**TASKS FOR THIS EXERCISE**:
[A] According to the forum thread on term database exchange formats, how does CafeTran store its terminology databases?
[B] From the forum thread on term database exchange formats, extract the passage between "Dutch to English" and "share term data.", inclusive.

# START OF TEXT PASSAGE

Formats for term database exchange
Thread poster: langu2
Oct 30, 2013

Which file formats are usually used by translators for the exchange of term databases?

Direct link Reply with quote
 

Heartsome Support
Local time: 03:39
txt-based Oct 31, 2013

File formats such as TBX, Excel, TXT etc. is usually used for this. It depends on your CAT-supported file formats for importing and exporting.

Direct link Reply with quote
 
langu2
TOPIC STARTER
Terminology exchange formats Oct 31, 2013

Thanks for your reply. I am aware there are donzens of possible exchange formats, but which are mostly used by translators working with a professional terminology tool (not Excel)?

Direct link Reply with quote
 

Michael Joseph Wdowiak Beijer  Identity Verified
United Kingdom
Local time: 20:39
Member (2009)
Dutch to English
+ ...
CafeTran Oct 31, 2013

Depends on what you mean by 'professional terminology tool'. For me, CafeTran (my CAT tool) is a 'professional terminology tool', and it stores its terminology databases as tab-delimited UTF-8 text files, which, if you ask me, is the best format to store, edit, maintain and share term data.

Michael


Direct link Reply with quote
 

Selcuk Akyuz  Identity Verified
Turkey
Local time: 22:39
Member (2006)

# END OF TEXT PASSAGE
# START OF PROVIDED RECORDS

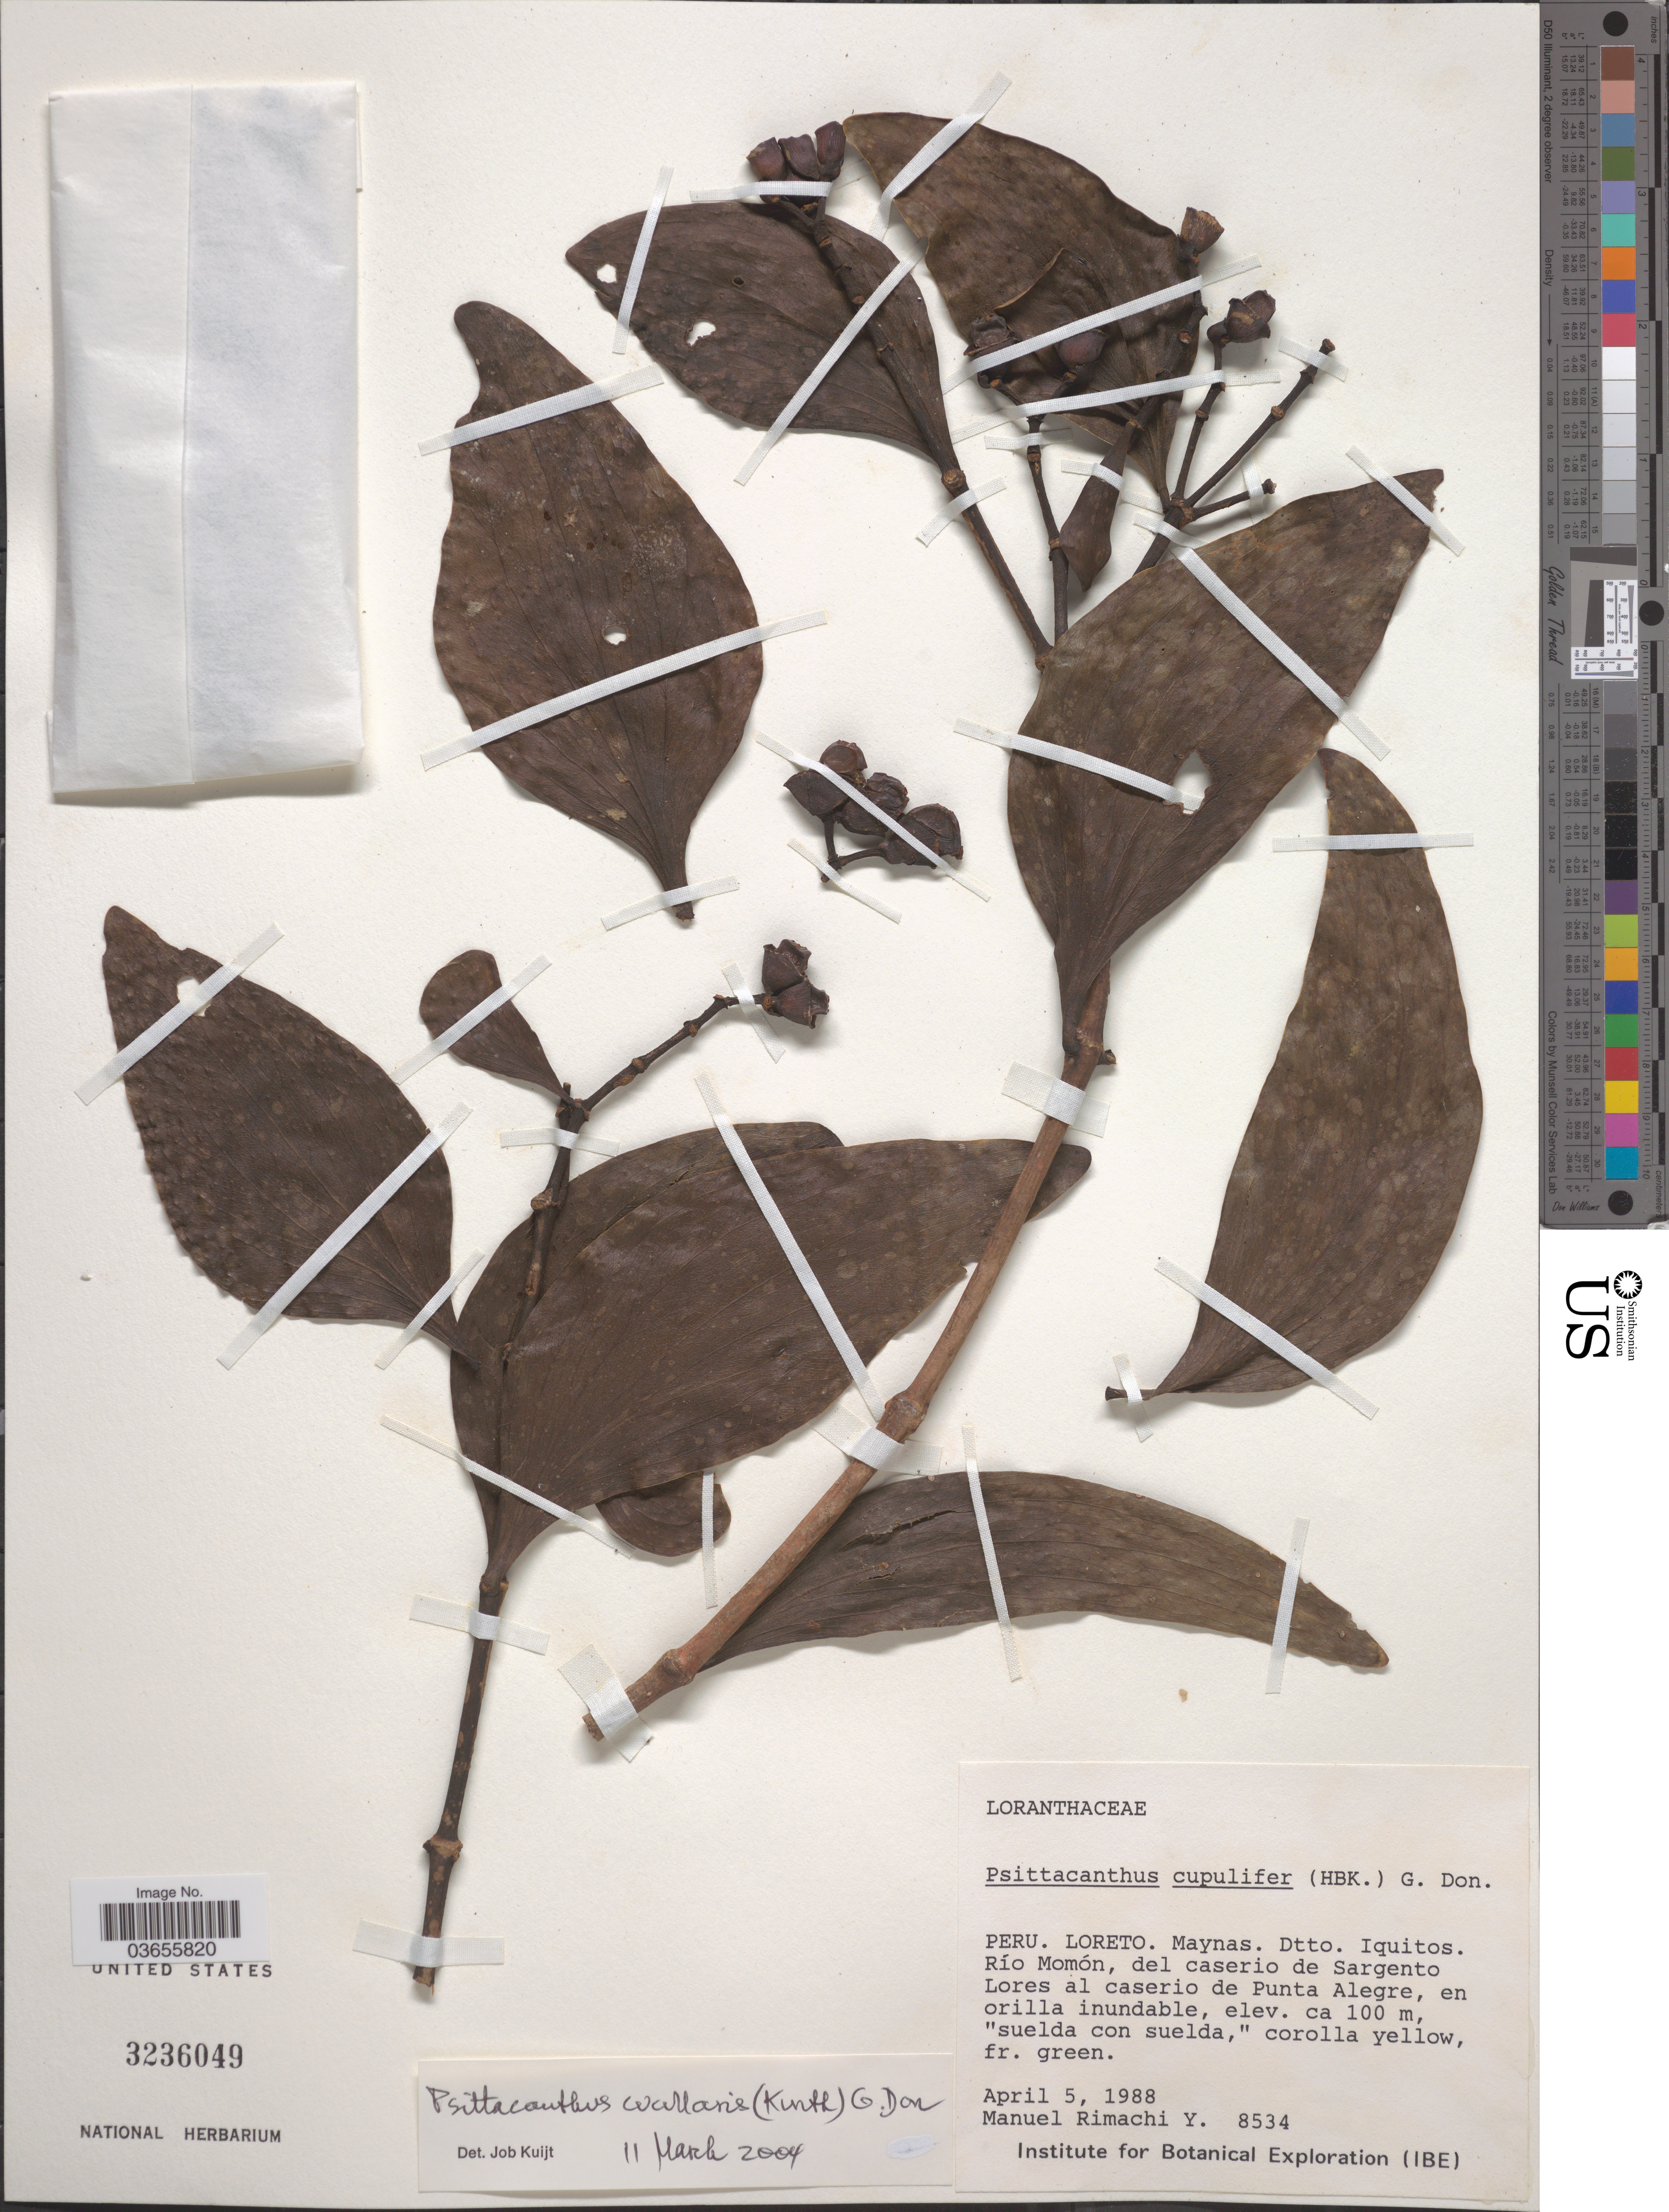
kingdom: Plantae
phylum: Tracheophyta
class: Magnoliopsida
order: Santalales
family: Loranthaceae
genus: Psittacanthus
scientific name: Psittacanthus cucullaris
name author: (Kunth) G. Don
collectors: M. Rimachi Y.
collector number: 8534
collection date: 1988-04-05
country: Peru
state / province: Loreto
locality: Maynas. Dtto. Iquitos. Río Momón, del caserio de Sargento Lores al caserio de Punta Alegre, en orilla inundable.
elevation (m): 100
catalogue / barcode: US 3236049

# END OF PROVIDED RECORDS

**EXERCISE SOLUTIONS**:
[A] CafeTran stores them as tab-delimited UTF-8 text files.

[B]
Dutch to English
+ ...
CafeTran Oct 31, 2013

Depends on what you mean by 'professional terminology tool'. For me, CafeTran (my CAT tool) is a 'professional terminology tool', and it stores its terminology databases as tab-delimited UTF-8 text files, which, if you ask me, is the best format to store, edit, maintain and share term data.